The search is widespread because "the pipes underground connect for several blocks and the odor travels up the pipes and comes out where it (the storm drain) comes up," Kajkowski said.
The original stench now is partially masked by the industrial fragrances that city workers have long used to quell its potency, Kajkowski said.
"We also have done cleaning and flushing of the system with deodorizing chemicals, but it has remained a persistent propblem," Kajkowski said. "The cost has been mostly in a lot of man hours."
The city chose Brown and Caldwell because it has the sophisticated television equipment needed for such a search and because the firm specializes in renovating sewers and storm drains, Kajkowski said.
Kajkowski said the odor has been a persistent and unpredictable problem, getting stronger at times and fading out at other times. The smell occurs year-round and the heat of summer, cold of winter and other weather factors do not seem to play a role in strengthening or weakening the stink.
The proposed contract with Brown and Caldwell is on the council's consent agenda -- a large group of items considered routine and passed by a single vote with no discussion unless a council member brings it forward for discussion.

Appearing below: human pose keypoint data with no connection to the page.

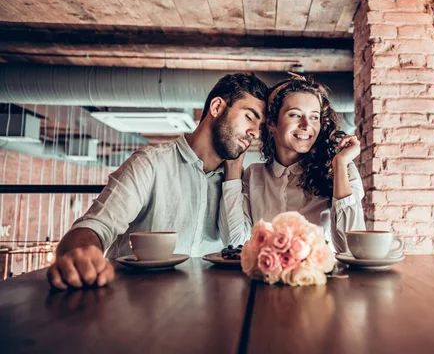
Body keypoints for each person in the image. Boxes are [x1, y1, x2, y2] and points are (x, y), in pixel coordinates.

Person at [47, 73, 269, 290]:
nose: (254, 133)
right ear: (217, 107)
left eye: (260, 127)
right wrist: (79, 253)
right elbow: (97, 226)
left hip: (204, 317)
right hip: (130, 311)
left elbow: (241, 246)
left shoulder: (238, 186)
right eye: (250, 117)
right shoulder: (150, 164)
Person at [219, 75, 365, 253]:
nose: (306, 125)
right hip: (266, 278)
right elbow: (235, 243)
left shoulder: (339, 169)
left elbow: (351, 249)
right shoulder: (253, 176)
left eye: (314, 117)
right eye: (295, 114)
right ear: (272, 123)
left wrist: (341, 164)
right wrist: (233, 165)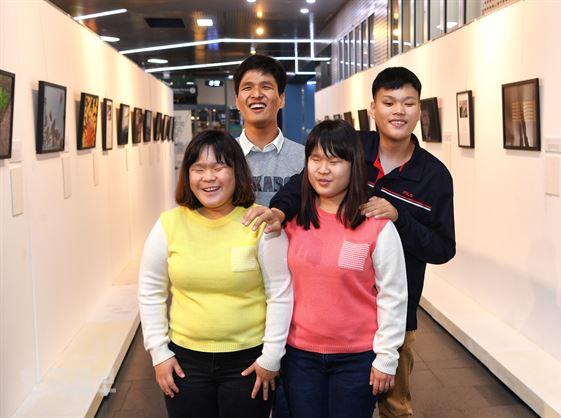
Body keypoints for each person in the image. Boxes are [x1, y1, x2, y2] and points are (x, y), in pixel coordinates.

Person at [246, 66, 456, 418]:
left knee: (395, 406)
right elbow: (304, 182)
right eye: (388, 102)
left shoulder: (433, 175)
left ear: (421, 109)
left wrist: (399, 218)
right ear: (373, 108)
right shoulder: (352, 148)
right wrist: (281, 211)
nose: (398, 111)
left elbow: (442, 248)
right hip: (323, 323)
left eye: (408, 103)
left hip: (395, 315)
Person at [138, 129, 293, 418]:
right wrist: (159, 353)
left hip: (249, 362)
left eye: (219, 167)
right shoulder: (169, 224)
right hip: (184, 362)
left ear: (237, 172)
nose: (208, 178)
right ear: (188, 175)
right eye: (198, 168)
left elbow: (281, 294)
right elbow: (150, 291)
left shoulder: (259, 222)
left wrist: (271, 357)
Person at [281, 119, 407, 418]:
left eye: (334, 161)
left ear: (353, 166)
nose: (323, 170)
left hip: (357, 359)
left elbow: (393, 296)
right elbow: (277, 290)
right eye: (315, 160)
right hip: (300, 356)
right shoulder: (292, 223)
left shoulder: (376, 226)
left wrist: (386, 358)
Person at [233, 54, 305, 206]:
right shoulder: (223, 157)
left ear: (282, 99)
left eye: (266, 87)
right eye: (247, 88)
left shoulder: (305, 158)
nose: (257, 95)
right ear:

The contract reads in part that "the goal of the assessment is to identify the source(s) of an ongoing odor condition that may be emanating from the storm drains. The assessment will identify structural and operation features of the pipelines that may be the sources of the odor conditions."
The small, closed-circuit camera would search more that 8,500 linear feet of main line storm drainpipes and nearly 3,000 feet of lateral storm drainpipes to the drain inlets, the contract says.
If the contract is approved, a final report on the source of the odor would be due Feb. 1, according to a proposed timetable accompanying the agreement.